MIDIに遅延(ラグ)がある場合、原因はいくつか考えられます。
- ブラウザー、ウイルス対策ソフトのバックグラウンドスキャン、会議アプリやメールアプリのように常時更新が走るアプリなどが、メモリやCPUを消費していることがあります。演奏時はこれらを閉じると改善する場合があります。
- DAWを閉じた状態でMIDIモニターを確認するのも重要です。パッドを叩いてからモニター表示までに遅延がない場合、遅延の原因はPCのオーディオ設定(バッファ等)側にある可能性があります。
- 接続を単純化してください。長いケーブルやUSBハブは距離・中継が増えるため影響が出ることがあります。変換を挟まず、ケーブル1本で直接接続することで改善する場合があります。
- 起動時に自動起動するプログラム(スタートアップ)も確認してください。バックグラウンドで常駐し、メモリを消費していることがあります。特にAIアシスタント等がPCの動作を監視するタイプのものは負荷になり得ます。

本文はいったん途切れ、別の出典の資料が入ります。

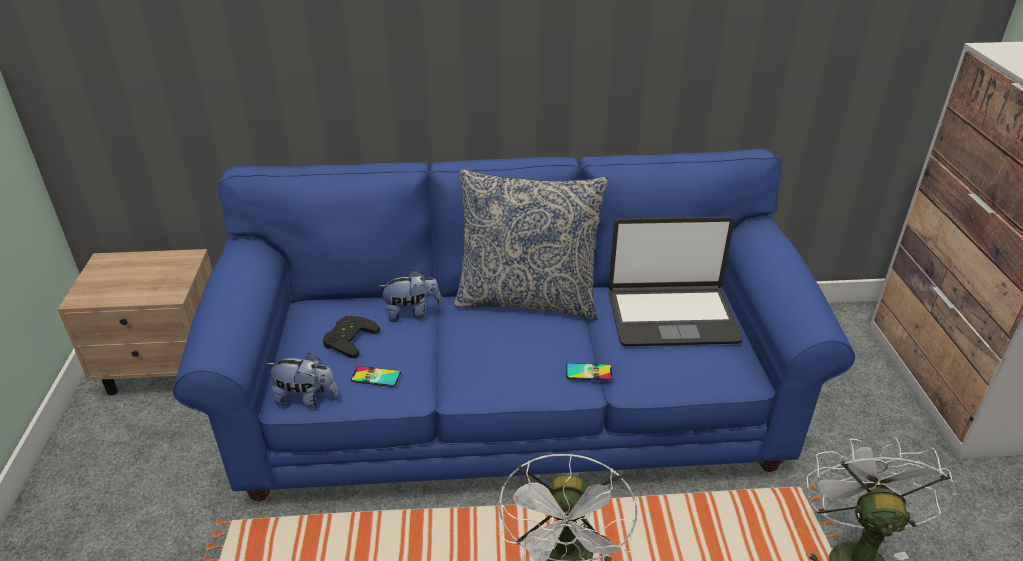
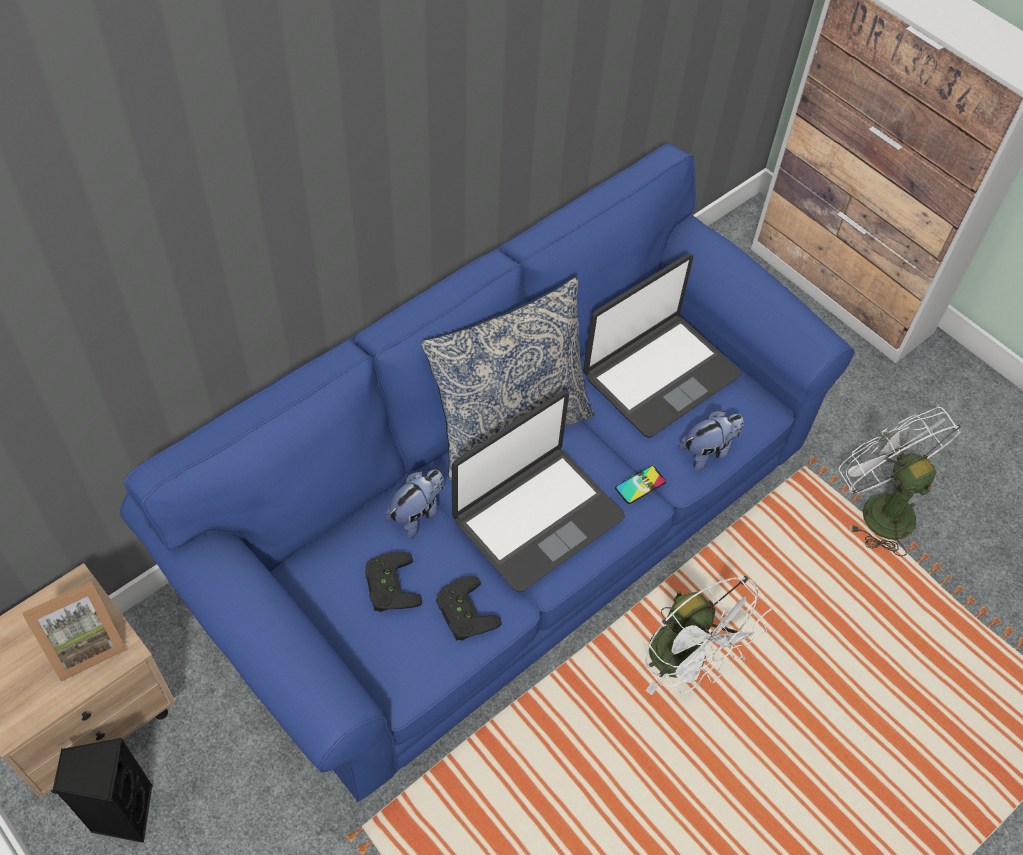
camera: 40 degrees left, 20 degrees up
plush toy [266,353,338,408] -> plush toy moved to [679,411,744,471]
phone [351,366,401,387] -> black game controller [436,576,502,640]
none -> picture frame [23,581,126,682]
none -> black speaker [53,738,153,843]
none -> laptop [452,391,625,593]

- 使用するソフトのシステム要件を確認してください。最小要件は、複数トラック/複数プラグイン/その他の重い処理を同時に使う状況まで考慮していない場合があります。
- インターフェースのドライバーがインストールされていること、またインターフェースに十分な電源が供給されていることを確認してください。
- スリープを使用している場合、復帰後にUSBポートが適切な電力を供給しないことがあるため、PCの再起動が必要になる場合があります。
- モジュールからインターフェースに信号が入っているか、インターフェースにヘッドホンを接続し、ダイレクトモニター機能で入力を確認してください。
- 通常、ドラムキットはインターフェース上で1チャンネル/1トラックに録音することを前提としてください。キット側がステレオ出力になっている場合は、2信号を1チャンネルにまとめないと位相の打ち消し(フェイズキャンセル)が起こる可能性があります。
- 上位機種ではマルチアウトに対応している場合があります。該当機種については、各ガイド/サポート記事をご参照ください。